De term ‘statistiek’ komt veel vaker voor in de officiële universitaire curricula van 1949 en in de vele daaropvolgende aanpassingen en wijzigingen. Naast de verschillende hierboven genoemde vakgebieden vinden we deze term vooral terug in de opleidingen landbouwwetenschappen, farmaceutische wetenschappen en diergeneeskunde [13;17]. Bovendien stelt de grotere autonomie van universiteiten en instellingen die vergelijkbaar zijn met universiteiten hen in staat noties van statistiek te introduceren in verschillende studieprogramma's waar hun aanwezigheid niet wettelijk vereist is.

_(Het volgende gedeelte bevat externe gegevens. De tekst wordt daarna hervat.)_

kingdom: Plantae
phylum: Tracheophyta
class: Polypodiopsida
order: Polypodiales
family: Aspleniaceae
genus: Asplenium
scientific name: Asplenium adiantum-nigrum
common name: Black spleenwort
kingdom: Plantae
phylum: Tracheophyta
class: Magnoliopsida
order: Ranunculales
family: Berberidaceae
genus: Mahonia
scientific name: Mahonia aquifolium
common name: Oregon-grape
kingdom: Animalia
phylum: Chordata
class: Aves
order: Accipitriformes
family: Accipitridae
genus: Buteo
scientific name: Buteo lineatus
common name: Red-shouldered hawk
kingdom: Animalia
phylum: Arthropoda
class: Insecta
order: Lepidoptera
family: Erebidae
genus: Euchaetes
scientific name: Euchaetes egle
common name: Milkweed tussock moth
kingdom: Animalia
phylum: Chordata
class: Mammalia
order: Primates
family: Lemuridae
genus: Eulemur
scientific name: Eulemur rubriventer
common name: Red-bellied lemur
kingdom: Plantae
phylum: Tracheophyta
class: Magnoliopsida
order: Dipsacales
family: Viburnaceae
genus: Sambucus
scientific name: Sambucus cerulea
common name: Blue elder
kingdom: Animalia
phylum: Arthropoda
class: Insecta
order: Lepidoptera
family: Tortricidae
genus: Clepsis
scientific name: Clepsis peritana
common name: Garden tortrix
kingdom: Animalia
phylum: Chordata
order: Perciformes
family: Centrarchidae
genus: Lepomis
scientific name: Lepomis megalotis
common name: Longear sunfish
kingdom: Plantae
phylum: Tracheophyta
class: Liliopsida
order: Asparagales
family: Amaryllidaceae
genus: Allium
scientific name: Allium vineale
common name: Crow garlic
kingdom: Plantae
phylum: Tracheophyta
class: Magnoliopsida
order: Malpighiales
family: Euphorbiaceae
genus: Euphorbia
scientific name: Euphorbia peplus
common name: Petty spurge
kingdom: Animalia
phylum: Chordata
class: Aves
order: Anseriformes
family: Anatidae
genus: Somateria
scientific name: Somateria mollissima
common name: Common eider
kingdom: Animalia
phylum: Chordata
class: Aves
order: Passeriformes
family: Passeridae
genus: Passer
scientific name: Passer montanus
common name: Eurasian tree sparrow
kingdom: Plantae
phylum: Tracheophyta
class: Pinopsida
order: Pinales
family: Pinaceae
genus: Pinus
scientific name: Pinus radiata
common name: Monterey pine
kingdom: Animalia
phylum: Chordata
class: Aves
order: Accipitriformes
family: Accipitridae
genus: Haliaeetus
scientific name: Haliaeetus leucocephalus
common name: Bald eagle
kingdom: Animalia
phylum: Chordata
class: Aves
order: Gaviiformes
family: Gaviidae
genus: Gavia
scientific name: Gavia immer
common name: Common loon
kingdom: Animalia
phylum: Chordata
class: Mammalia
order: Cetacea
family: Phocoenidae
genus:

Op het meer gevorderde niveau van complementaire studies verschenen er vanaf 1955 verschillende specifieke postdoctorale programma’s. Zonder uitputtend te willen zijn, kunnen we de studiecertificaat van het Instituut voor Statistiek van de Universiteit van Brussel, vervolgens a certificaat van statistische methoden toegepast op gezondheidsproblemen, een certificaat in statistiek toegepast op agronomisch en biologisch onderzoek, speciale graad in economische statistiek en econometrie, A speciaal diploma in statistiek, een graad in statistiek, enz. [16].
Tegelijkertijd werden statistieken na de Tweede Wereldoorlog ook geïntroduceerd in verschillende niet-universitaire cycli van hoger onderwijs (bijvoorbeeld verpleegscholen) en in bepaalde programma's voor middelbaar onderwijs.